それでも平然と振舞う五条の考えが読めず、いつ決壊するか分からない緊張感も相まって、イサミは苛立ちを募らせた。
「イサミー」
一箇所を凝視して動こうとしないイサミを見かねて、五条が「来い来い」と手で合図する。
けれどイサミは、ぶんぶんと頭を左右に振って拒否の意を示した。
それどころか、さっきより距離を置く始末である。
「ふぅん」
五条は暫し、教え子たち――具体的には、乙骨の背後にいるモノとだが――を見比べたあと、心なしか意地悪く口角を上げた。
「流石のイサミも、特級相手にガン無視はできなかったか」
「ガン無視?それってどういうことですか」
「そのままの意味さ」
乙骨からの問いに、五条はさらりと答えた。
彼はじっと、微動だにしないイサミを余裕の笑みで見つめている。
それに倣い、乙骨もイサミの様子をそっと盗み見た。
警戒心を剥き出しにして距離を置くその姿にいつかの光景が重なって、乙骨はごくりと固唾を呑み込んだ。

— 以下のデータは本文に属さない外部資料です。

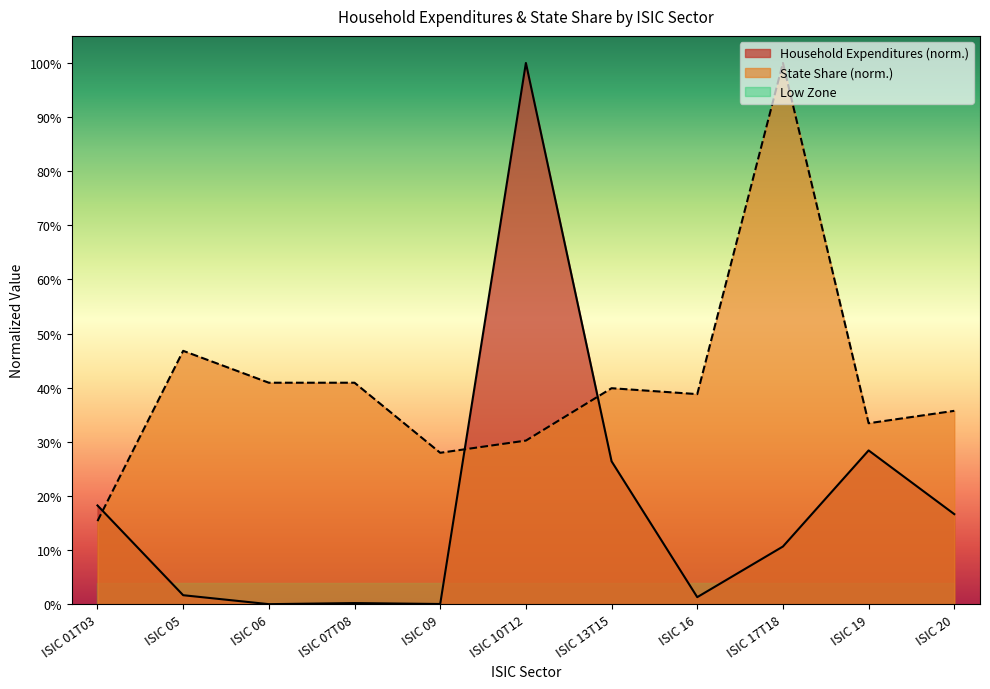

What is the sum of the Household Expenditures values at ISIC 20 and ISIC 17T18?

0.3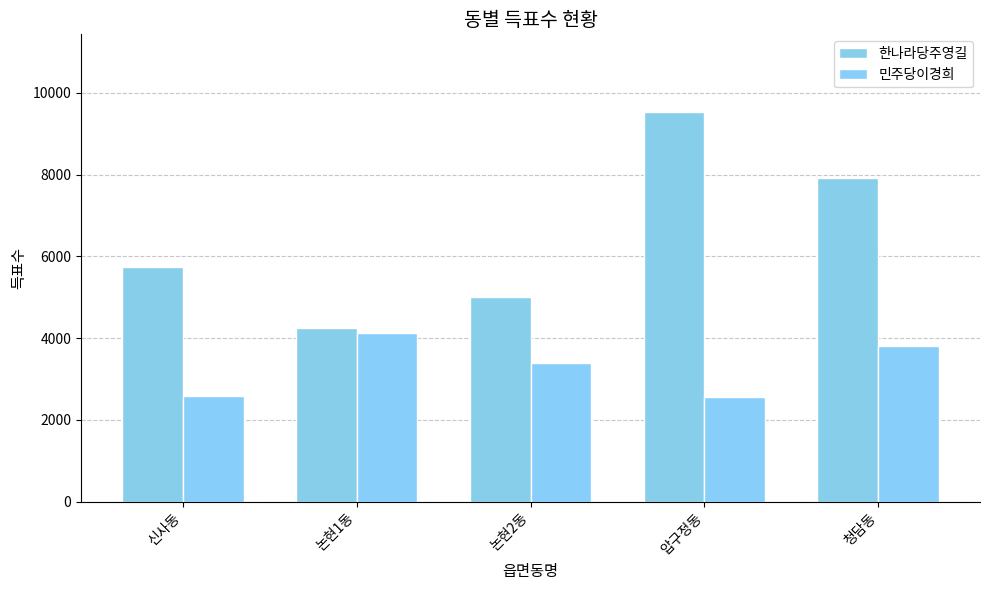

Reading left to right, extract all data points from this chart.

한나라당주영길: 5736	4259	5004	9528	7925
민주당이경희: 2582	4124	3402	2568	3803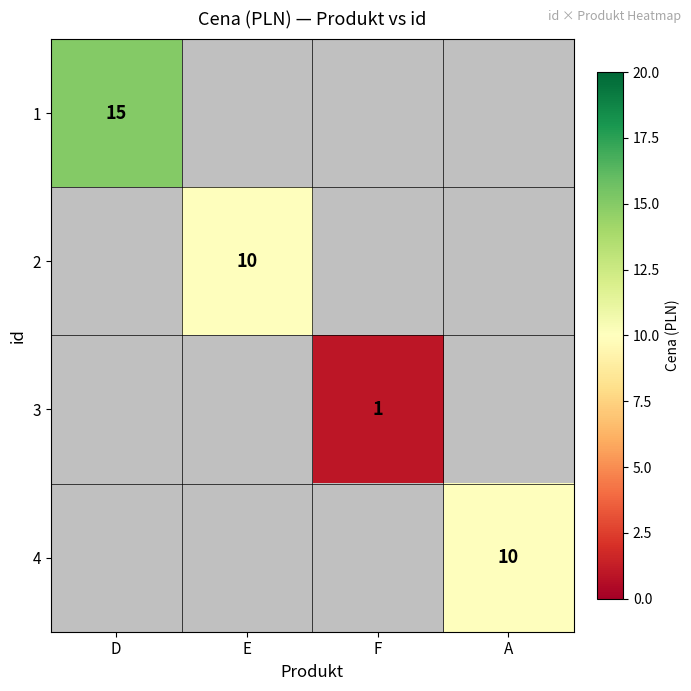

Is it true that 2 equals 17 at E?

False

約一ヶ月前、彼が学び舎へ初めて足を踏み入れたあの日。
初対面の同級生がとった行動は正しいものだったと、いまでこそ乙骨は理解はしている。
他にも、高専の敷地内で軽く挨拶を交わそうとしただけで、初めて会う術師が逃げるように去っていくことだって少なからずあった。
もはや慣れつつある日常だ。
だが向けられ慣れていない敵意を直にぶつけられて、平静を保てるほど、彼は成熟しきれていない。
「えっと、はじめまし――」
それでも乙骨は最大限の配慮を尽くそうと試みた。
しかし、あと一歩遅かった。
乙骨の緊張感を敏感に察知した "それ" の方が、断トツに早かったのだ。
『ゆ゛う゛だを"を"ををぉ"』
「――ッ!」
乙骨が固唾を呑んだ時点で、こうなることは決まったも同然だった。
案の定、彼が口を開いた直後、禍々しい姿を伴ってそれは顕現した。
夕空の下、乙骨の背面の何もない空間から、ほの白い、人の何倍もある巨大な二の腕がずるりと飛び出す。
「里香ちゃん!?」
『いじめ"るな"あぁあ"あ!』
里香と呼ばれたモノは、刃物以上に鋭利な視線を邪魔者へと寄越した。
やめて、と乙骨が引き止めにかかるが、まるで効果がない。
「あの人は敵じゃないんだ!」
「・・・っ」
マスクに指をかけ、イサミは短く息を吸い込んだ。
唇が震える。
太くて頑丈そうな指と、ぶ厚く鋭い爪、左手の薬指には、よく知るものが光って――。
全容を確認しきるまでに、人ならざる者の腕がイサミの視界を覆い尽くした。